A HELOC was attractive because they’ll only have to pay interest on the amount they draw. They got a good deal from their credit union, and the approval process only took a week.
Read more: Is a Home Equity Loan a Good Idea? Know the Pros and Cons
Using home equity financing for (riskier) investing
Some homeowners take a completely different approach to capitalizing on their home equity by using their funds to make informed investments.
Property flips and rehabbing a house are excellent ways to grow your wealth and net worth, according to Younathan. In some cases, he said, homeowners might earn more using this strategy compared to renting out an investment property for the long term.
However, it’s important to understand the real estate market and weigh the risks of drawing from a HELOC before getting started.
Trent Davis, a Coldwell Banker Realty broker associate with 15 years’ experience in the real estate industry, bought a home near Tampa, Florida, in 2018. With his mortgage being his only debt, he took out a HELOC on the property a few years later. He borrowed about $75,000 from the line of credit to buy an investment property and make minor repairs. Davis then sold the home for about $100,000, paid back the line of credit and pocketed the remaining $25,000 in cash.
Since there’s a danger in using a loan to make an investment, Davis said he knew it had to be a sound plan.
Since he was paying a very low 3.5% interest rate on the HELOC, Davis then used $10,000 from the line of credit to invest in the stock market.
“It was a calculated risk,” Davis said, “but I knew I’d get a lot more out of the investment than the cost of borrowing the money.”

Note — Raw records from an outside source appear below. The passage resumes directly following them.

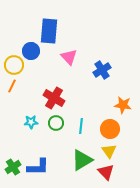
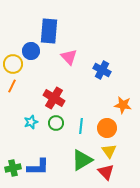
yellow circle: moved 1 px left, 1 px up
blue cross: rotated 30 degrees counterclockwise
cyan star: rotated 16 degrees counterclockwise
orange circle: moved 3 px left, 1 px up
green cross: moved 1 px down; rotated 21 degrees clockwise
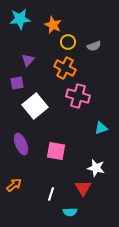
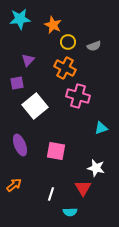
purple ellipse: moved 1 px left, 1 px down
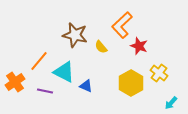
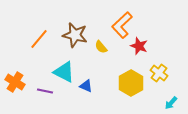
orange line: moved 22 px up
orange cross: rotated 24 degrees counterclockwise
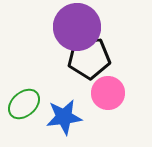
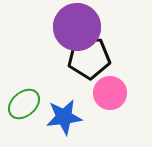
pink circle: moved 2 px right
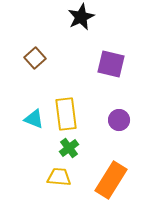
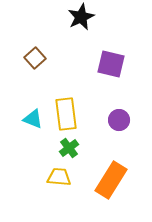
cyan triangle: moved 1 px left
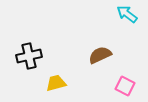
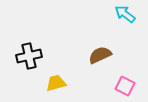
cyan arrow: moved 2 px left
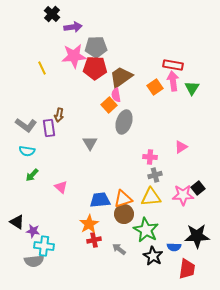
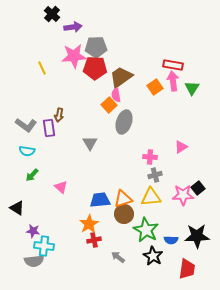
black triangle at (17, 222): moved 14 px up
blue semicircle at (174, 247): moved 3 px left, 7 px up
gray arrow at (119, 249): moved 1 px left, 8 px down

With his stock market earnings, he paid down the line of credit again and kept the proceeds invested. The HELOC is now paid off and available as an emergency fund if he needs it as a safety net.
Read more: What Are the Risks of HELOCs and Home Equity Loans?

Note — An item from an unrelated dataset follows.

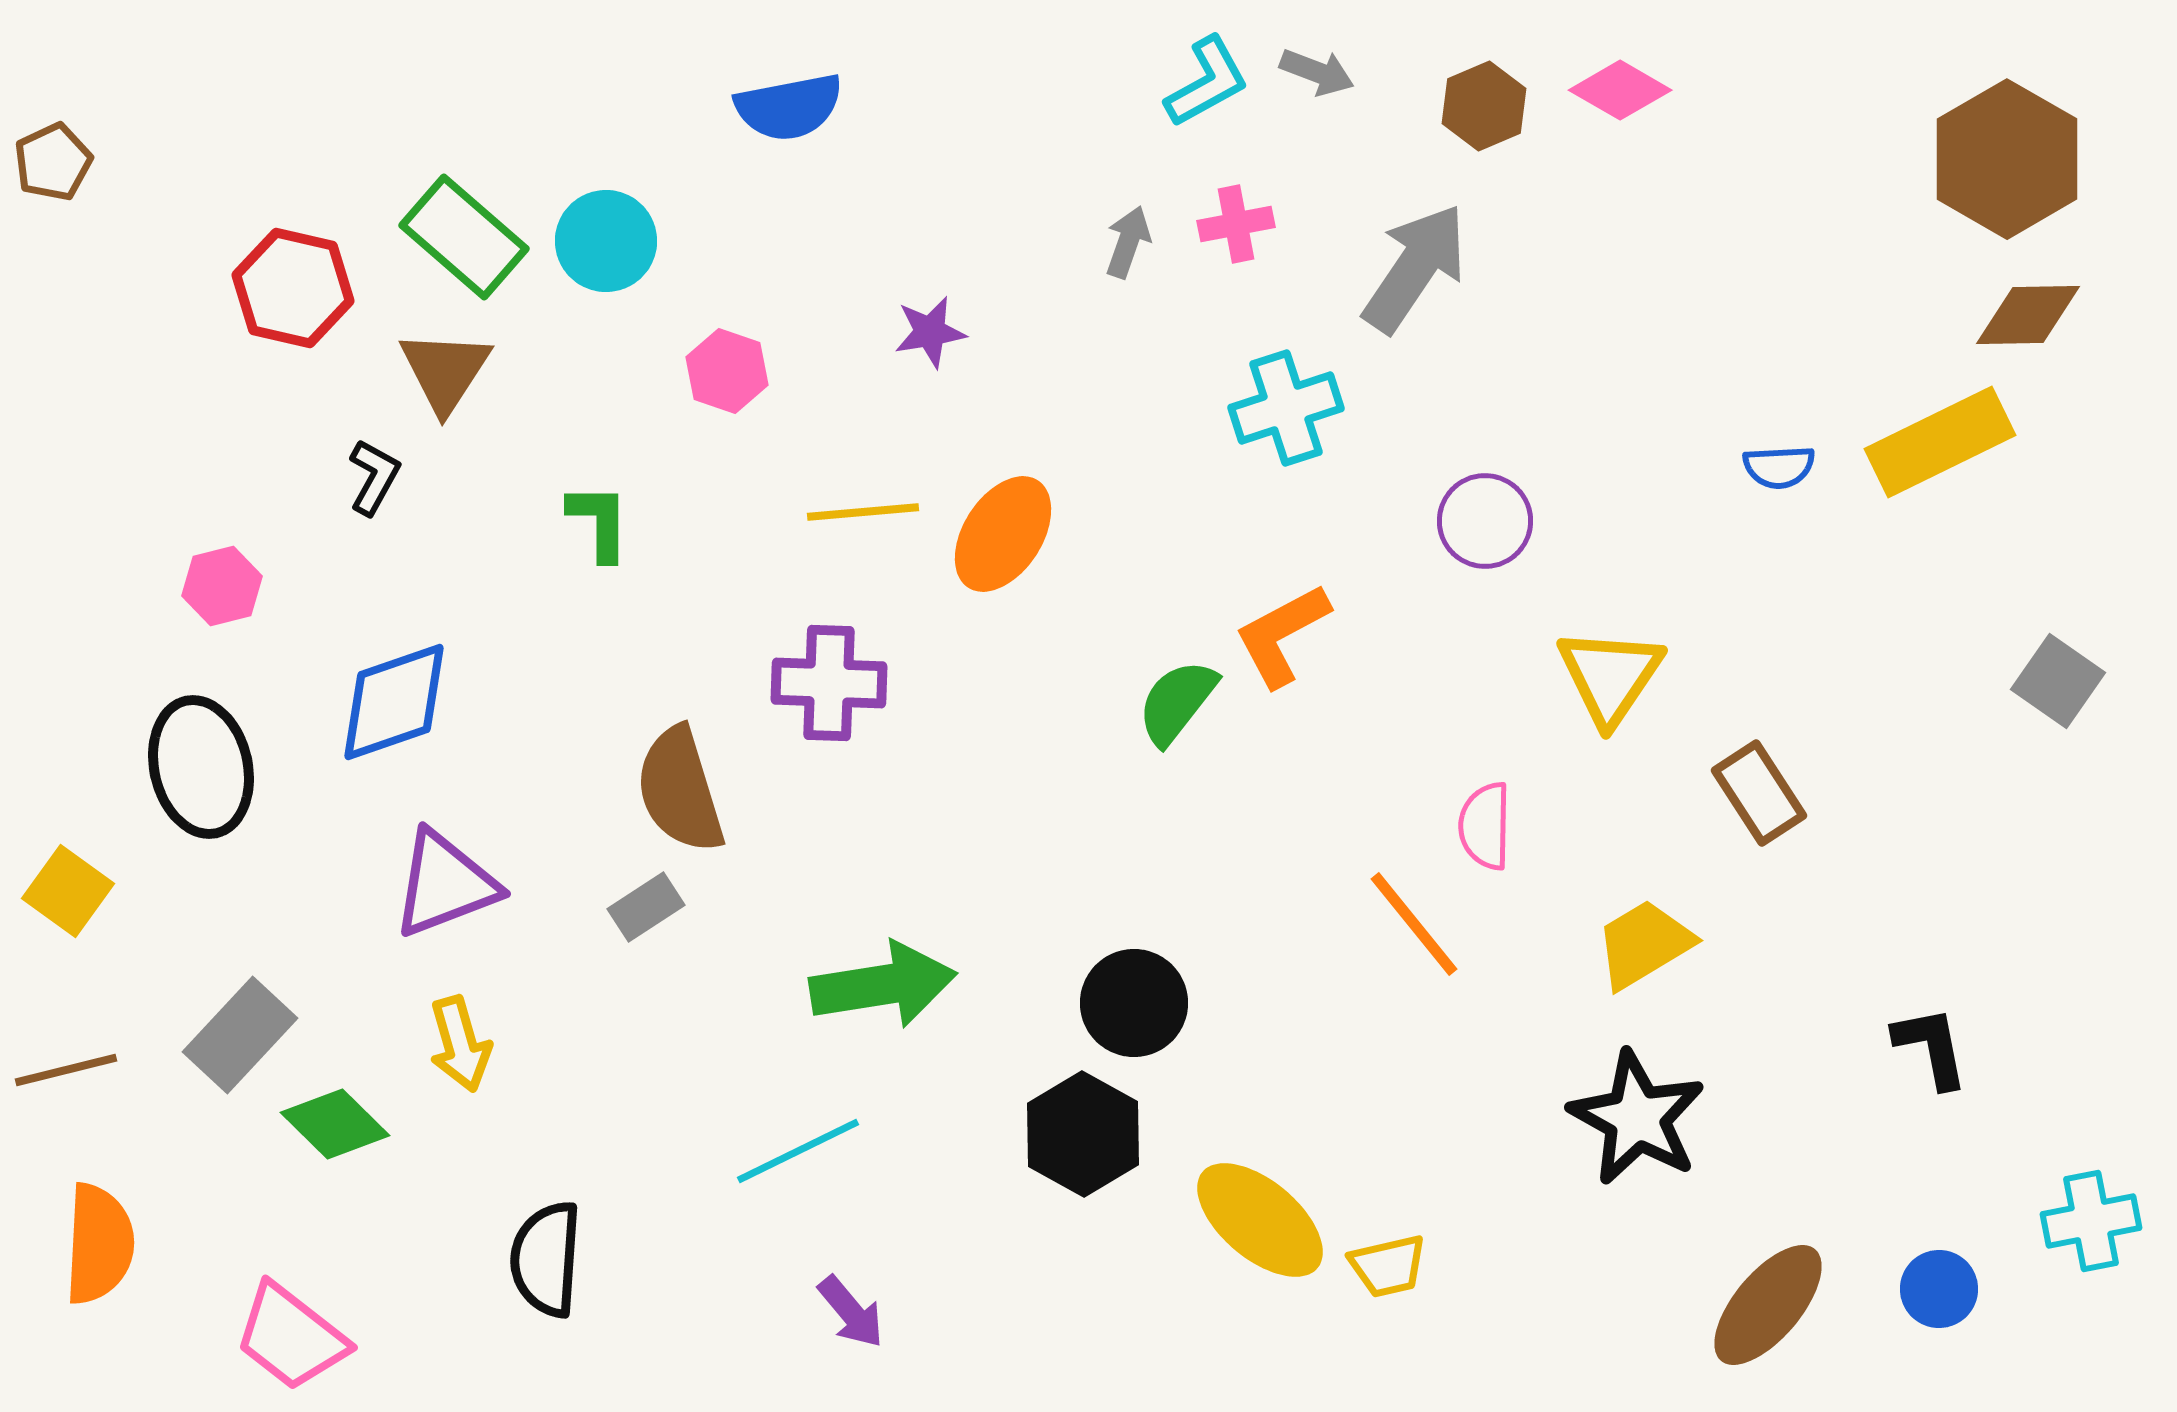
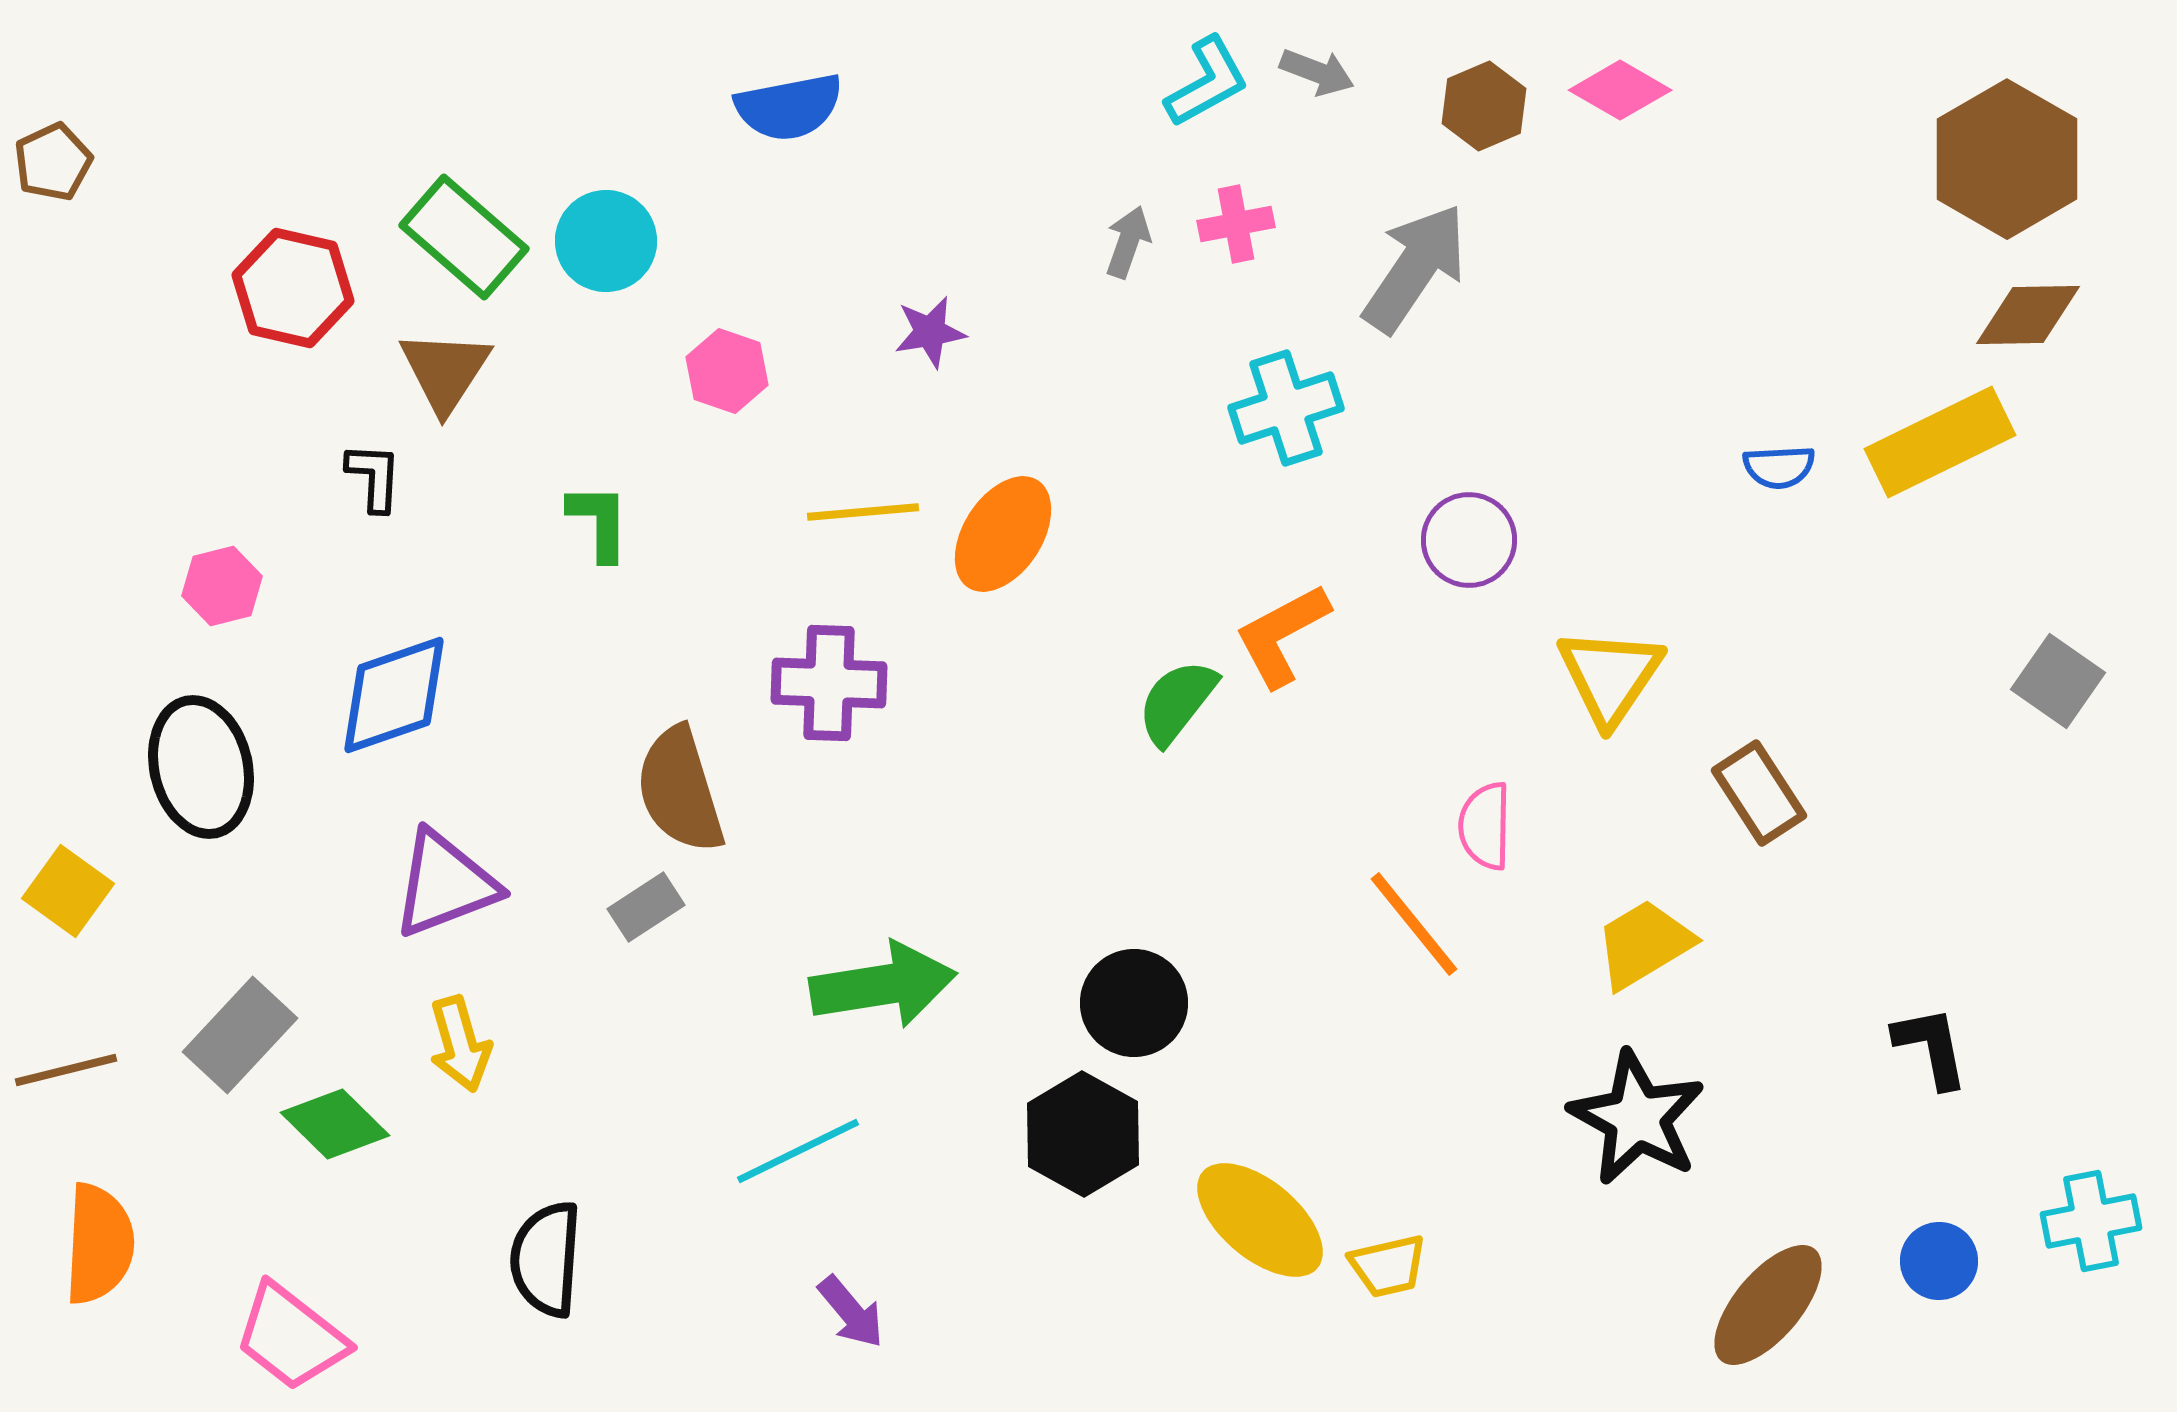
black L-shape at (374, 477): rotated 26 degrees counterclockwise
purple circle at (1485, 521): moved 16 px left, 19 px down
blue diamond at (394, 702): moved 7 px up
blue circle at (1939, 1289): moved 28 px up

How homeowners can meet their financial goals
Like these homeowners, you may be able to leverage your home equity to get financially ahead.
Home equity financing has plenty of advantages, namely lower interest rates than other types of loans. But because this type of borrowing is secured by your home, your lender has the power to repossess your property if you miss multiple payments or default on the loan.
Once you’ve researched the pros and cons of tapping equity, consider how you’ll use the money. Consolidating high-interest debt and paying for home renovations are the main ways homeowners use this type of financing. But you have plenty of good options.
The next step is figuring out how much you can borrow and researching home equity loan and HELOC lenders. From there, you can apply for the loan that fits your needs.